** SOURCE PASSAGE **

»»

The BBC was contacted by someone in the hacking community who obtained a copy of the full TfL database.
It contains names, email addresses, home phone numbers, mobile phone numbers and physical addresses of an estimated 10 million people.
The person, who did not reveal their identity, shared the database with the BBC so it could verify the data.
The data, deleted by the BBC after viewing, contains millions of lines of names and personal details - including my own.
In total it has nearly 15 million 'lines' of data, but some of these are thought to be duplicates.
TfL has said it carried out a thorough investigation into the hack, but refused to give a precise figure for how many people were affected.
Now, the organisation has admitted it sent emails to 7,113,429 customers with an email address registered to their TfL account to notify them of the incident.
But it said the emails had a 58% open rate - suggesting millions of people impacted did not read the statutory notification or that those who, like myself, did not have an active email registered were not warned that criminals had their data.

««

In the text on the TfL data breach, how many customers did TfL say it emailed about the incident?

** ENTRIES SUPPLIED **

»»

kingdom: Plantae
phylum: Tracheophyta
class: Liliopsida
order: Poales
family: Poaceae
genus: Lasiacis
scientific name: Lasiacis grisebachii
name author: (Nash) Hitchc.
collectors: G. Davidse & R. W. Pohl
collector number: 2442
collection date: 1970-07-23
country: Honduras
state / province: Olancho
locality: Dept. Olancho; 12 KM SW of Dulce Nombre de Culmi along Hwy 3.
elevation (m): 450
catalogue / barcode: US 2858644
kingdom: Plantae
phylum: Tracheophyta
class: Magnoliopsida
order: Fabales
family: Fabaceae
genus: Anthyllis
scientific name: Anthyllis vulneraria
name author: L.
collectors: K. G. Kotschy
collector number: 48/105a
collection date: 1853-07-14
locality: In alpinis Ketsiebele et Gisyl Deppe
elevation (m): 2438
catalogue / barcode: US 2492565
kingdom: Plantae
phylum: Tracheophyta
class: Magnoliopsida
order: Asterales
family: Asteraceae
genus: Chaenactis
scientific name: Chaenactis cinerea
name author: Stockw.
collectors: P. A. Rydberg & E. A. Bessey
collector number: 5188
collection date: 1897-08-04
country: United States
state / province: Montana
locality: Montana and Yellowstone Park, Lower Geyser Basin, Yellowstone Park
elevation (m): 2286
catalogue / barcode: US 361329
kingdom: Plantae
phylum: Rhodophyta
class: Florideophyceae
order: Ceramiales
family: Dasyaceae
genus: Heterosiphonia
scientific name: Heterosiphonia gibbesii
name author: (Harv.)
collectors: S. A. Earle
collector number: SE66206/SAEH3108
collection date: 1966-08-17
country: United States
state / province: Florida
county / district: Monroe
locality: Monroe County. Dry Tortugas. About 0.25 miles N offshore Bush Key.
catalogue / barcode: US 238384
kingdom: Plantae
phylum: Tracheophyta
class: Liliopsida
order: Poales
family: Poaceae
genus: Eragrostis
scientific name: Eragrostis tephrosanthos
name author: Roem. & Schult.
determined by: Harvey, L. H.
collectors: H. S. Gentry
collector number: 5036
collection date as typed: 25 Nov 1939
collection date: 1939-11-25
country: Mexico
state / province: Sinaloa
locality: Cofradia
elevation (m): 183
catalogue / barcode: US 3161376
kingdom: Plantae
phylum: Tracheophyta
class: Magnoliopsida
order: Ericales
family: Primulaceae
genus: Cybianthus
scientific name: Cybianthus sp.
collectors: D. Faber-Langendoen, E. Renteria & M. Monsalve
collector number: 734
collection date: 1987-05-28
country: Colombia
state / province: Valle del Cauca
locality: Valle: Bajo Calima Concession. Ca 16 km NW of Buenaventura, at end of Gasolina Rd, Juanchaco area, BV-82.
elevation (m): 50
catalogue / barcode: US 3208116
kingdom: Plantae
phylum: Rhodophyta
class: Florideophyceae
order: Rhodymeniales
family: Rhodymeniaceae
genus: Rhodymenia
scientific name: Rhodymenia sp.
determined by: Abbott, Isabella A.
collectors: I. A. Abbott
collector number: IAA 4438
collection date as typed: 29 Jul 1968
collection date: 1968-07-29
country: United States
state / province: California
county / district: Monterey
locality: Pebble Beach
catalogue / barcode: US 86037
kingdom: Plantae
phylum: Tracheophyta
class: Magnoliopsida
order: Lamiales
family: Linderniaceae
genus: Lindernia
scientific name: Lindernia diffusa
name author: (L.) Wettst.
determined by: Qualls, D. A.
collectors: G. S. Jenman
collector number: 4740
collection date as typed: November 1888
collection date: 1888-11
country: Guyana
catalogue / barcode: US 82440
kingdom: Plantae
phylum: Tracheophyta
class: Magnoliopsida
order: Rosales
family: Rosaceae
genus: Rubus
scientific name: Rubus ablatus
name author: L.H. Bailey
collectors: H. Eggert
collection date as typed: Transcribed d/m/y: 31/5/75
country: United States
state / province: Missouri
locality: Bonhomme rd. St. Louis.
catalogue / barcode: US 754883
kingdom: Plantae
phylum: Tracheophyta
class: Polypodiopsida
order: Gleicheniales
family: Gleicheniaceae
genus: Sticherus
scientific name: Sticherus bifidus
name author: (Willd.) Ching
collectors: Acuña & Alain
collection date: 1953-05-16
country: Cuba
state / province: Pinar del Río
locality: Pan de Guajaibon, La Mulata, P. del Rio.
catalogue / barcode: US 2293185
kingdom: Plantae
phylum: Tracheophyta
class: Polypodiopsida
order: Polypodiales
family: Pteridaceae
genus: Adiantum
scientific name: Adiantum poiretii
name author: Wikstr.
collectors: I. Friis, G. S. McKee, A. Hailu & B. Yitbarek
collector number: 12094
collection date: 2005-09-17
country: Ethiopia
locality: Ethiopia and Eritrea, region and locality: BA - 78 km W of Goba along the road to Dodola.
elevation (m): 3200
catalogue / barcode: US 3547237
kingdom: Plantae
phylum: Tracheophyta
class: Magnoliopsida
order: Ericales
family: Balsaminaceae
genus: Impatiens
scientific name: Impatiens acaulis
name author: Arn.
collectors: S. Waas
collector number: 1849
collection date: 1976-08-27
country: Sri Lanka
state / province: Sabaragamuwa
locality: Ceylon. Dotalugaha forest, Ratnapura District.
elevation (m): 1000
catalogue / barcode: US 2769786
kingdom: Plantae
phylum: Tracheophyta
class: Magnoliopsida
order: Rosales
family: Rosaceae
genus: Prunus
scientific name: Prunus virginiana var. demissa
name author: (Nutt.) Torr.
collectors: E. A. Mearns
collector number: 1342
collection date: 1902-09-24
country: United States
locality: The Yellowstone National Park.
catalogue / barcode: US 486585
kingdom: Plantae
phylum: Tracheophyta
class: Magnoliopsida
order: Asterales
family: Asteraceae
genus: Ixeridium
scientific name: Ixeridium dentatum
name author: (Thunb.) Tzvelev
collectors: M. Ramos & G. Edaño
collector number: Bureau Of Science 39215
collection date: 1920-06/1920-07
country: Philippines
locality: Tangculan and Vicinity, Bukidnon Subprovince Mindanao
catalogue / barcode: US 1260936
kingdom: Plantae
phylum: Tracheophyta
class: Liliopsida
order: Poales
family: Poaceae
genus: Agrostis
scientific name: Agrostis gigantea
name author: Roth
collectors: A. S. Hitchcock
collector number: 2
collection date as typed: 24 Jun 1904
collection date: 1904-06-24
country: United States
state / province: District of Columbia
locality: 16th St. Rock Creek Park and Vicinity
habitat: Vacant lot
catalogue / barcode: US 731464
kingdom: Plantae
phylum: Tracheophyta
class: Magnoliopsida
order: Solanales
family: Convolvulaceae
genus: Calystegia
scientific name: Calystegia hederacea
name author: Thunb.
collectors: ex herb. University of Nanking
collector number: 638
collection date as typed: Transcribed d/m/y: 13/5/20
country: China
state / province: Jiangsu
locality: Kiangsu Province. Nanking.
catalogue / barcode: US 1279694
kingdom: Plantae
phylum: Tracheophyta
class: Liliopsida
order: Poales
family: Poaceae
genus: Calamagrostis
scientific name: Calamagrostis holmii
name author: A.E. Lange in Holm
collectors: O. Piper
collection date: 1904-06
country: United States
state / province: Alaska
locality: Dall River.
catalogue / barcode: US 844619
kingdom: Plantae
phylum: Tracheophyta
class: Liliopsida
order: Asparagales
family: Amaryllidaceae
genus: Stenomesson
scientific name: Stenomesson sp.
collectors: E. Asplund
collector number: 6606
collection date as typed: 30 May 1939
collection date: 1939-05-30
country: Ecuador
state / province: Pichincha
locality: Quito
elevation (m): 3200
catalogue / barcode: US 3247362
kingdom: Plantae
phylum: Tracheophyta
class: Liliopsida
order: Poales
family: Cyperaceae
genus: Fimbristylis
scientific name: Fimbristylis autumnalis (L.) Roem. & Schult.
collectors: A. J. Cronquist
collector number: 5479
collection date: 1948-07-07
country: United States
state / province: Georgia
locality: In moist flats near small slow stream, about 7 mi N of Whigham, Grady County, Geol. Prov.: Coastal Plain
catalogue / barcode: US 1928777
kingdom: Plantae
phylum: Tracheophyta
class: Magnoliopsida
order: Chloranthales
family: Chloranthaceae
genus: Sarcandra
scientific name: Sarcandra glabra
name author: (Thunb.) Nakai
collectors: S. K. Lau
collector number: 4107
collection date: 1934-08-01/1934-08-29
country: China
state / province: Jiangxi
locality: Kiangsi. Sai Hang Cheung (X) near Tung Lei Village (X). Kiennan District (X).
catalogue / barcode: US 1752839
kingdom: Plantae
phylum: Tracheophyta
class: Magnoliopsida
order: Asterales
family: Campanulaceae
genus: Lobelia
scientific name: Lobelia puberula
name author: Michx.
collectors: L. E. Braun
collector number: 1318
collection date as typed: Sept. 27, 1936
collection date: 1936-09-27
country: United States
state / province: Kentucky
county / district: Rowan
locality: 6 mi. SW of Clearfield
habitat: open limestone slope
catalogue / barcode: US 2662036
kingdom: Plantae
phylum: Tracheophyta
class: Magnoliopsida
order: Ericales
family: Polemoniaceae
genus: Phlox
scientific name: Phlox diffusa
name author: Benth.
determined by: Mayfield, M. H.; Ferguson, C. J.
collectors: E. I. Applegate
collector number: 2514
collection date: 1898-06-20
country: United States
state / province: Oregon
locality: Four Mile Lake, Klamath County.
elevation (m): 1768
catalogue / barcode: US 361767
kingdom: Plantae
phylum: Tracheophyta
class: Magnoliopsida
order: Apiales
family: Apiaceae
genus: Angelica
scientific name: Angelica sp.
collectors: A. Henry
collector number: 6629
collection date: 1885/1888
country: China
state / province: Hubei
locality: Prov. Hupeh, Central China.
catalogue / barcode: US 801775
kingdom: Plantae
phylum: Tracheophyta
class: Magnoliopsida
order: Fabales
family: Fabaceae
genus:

««

** WRITTEN ANSWER **
7,113,429 customers with an email address registered to their TfL account.